PRESIDENT CLINTON MAKES A CONSTRUCTIVE OFFER TO ADDRESS PRIORITIES
FOR AMERICAN FAMILIES IN A FRAMEWORK OF FISCAL DISCIPLINE
June 26, 2000

Today President Clinton will make a constructive offer to the Congress to lock in our fiscal discipline and debt reduction and address priorities for American families. The President’s offer builds on bipartisan consensus on three issues: we should lock in Social Security and Medicare surpluses for debt reduction, American families should have marriage penalty tax relief, and Seniors need an affordable prescription drug benefit. The President will offer that if the Congressional leadership agrees to an overall framework of fiscal discipline that takes Medicare off-budget, the President would be willing to sign broader marriage penalty relief legislation if the Congress will pass his prescription drug plan.

The precondition: lock in added debt reduction by taking Medicare off-budget. The Vice President has proposed taking Medicare off-budget to ensure that its surpluses are used to reduce the debt. Last week, the House virtually unanimously endorsed this principal. The President will ask the Congressional leadership to agree to take Medicare Part A -- which covers hospital insurance -- truly off-budget. This would protect the $403 billion Medicare surplus for debt reduction. If this legislation was combined with a commitment to lock away Social Security surpluses for debt reduction, as proposed by the President, then the total debt reduction would be $2.7 trillion over ten years.

Accept the President’s proposal for a Medicare prescription drug benefit. The President has proposed a new, meaningful voluntary Medicare prescription drug benefit.

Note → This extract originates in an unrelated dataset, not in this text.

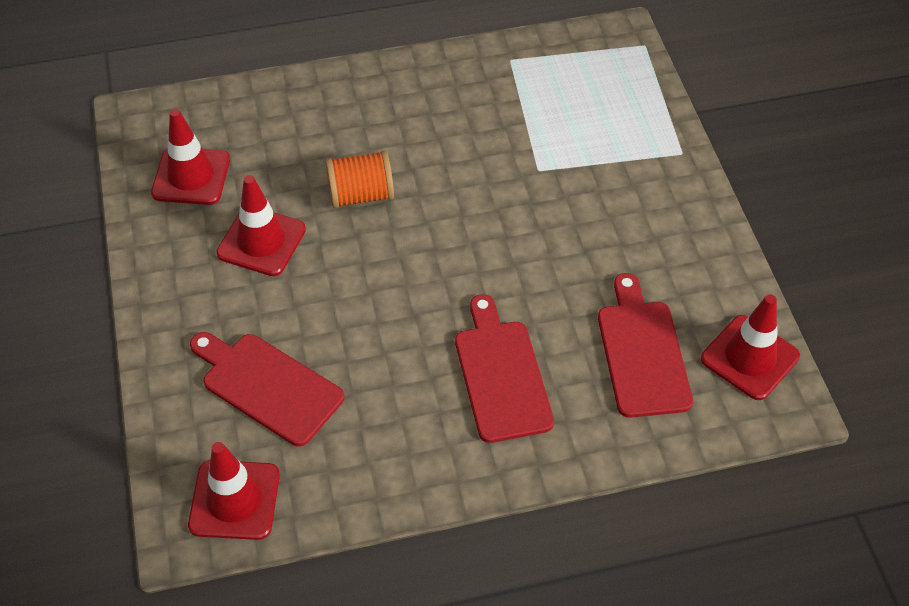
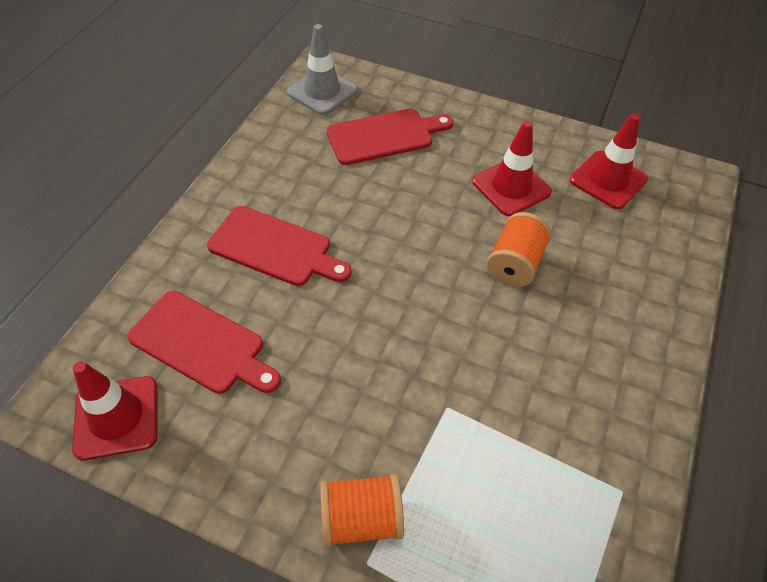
camera: 125 degrees right, 0 degrees up
red traffic cone [188,442,280,540] -> grey traffic cone [287,24,358,115]
none -> orange spool [320,474,404,547]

This long-overdue benefit would provide coverage for 50 percent of prescription drug costs up to $5,000 when fully phased in. It would provide protections against catastrophic drug expenses by limiting out-of-pocket spending to $4,000. Beneficiaries would pay a premium of $25 per month in the first year for this coverage which would assure access to discounts, needed drugs, and local pharmacies. This Medicare drug benefit is part of the Administration’s Medicare reform plan that improves provider payments by $40 billion, makes the program more competitive and efficient, and extends the life of Medicare’s trust fund.

Broader marriage penalty relief legislation. The President is committed to marriage penalty relief. His February budget included a $43 billion proposal to provide targeted marriage penalty relief. The President believes that the Republican marriage penalty proposals, standing alone, are too large, too untargeted to people who specifically face marriage penalties, and outside of the context of fiscal discipline. However, if a broader marriage penalty bill, along the lines reported out by the Senate Finance Committee or passed by the House of Representatives, is passed as part of a framework that locks in additional debt reduction by taking Medicare off-budget and provides the President’s proposal for a Medicare prescription drug benefit, then the President would be willing to sign it.